__What the task asks__:
Each record is to be reproduced verbatim.

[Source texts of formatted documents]

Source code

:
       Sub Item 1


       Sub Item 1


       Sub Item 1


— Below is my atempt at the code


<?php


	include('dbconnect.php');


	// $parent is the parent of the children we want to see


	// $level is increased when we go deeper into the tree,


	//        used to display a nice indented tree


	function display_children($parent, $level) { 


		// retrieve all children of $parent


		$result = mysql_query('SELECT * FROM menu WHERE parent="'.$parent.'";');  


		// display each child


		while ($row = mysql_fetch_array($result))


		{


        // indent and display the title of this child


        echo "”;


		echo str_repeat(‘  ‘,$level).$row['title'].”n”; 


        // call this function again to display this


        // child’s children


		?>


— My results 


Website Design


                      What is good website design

__Answer box__:
Source code

:
       Sub Item 1


       Sub Item 1


       Sub Item 1


— Below is my atempt at the code


<?php


	include('dbconnect.php');


	// $parent is the parent of the children we want to see


	// $level is increased when we go deeper into the tree,


	//        used to display a nice indented tree


	function display_children($parent, $level) { 


		// retrieve all children of $parent


		$result = mysql_query('SELECT * FROM menu WHERE parent="'.$parent.'";');  


		// display each child


		while ($row = mysql_fetch_array($result))


		{


        // indent and display the title of this child


        echo "”;


		echo str_repeat(‘  ‘,$level).$row['title'].”n”; 


        // call this function again to display this


        // child’s children


		?>


— My results 


Website Design


                      What is good website design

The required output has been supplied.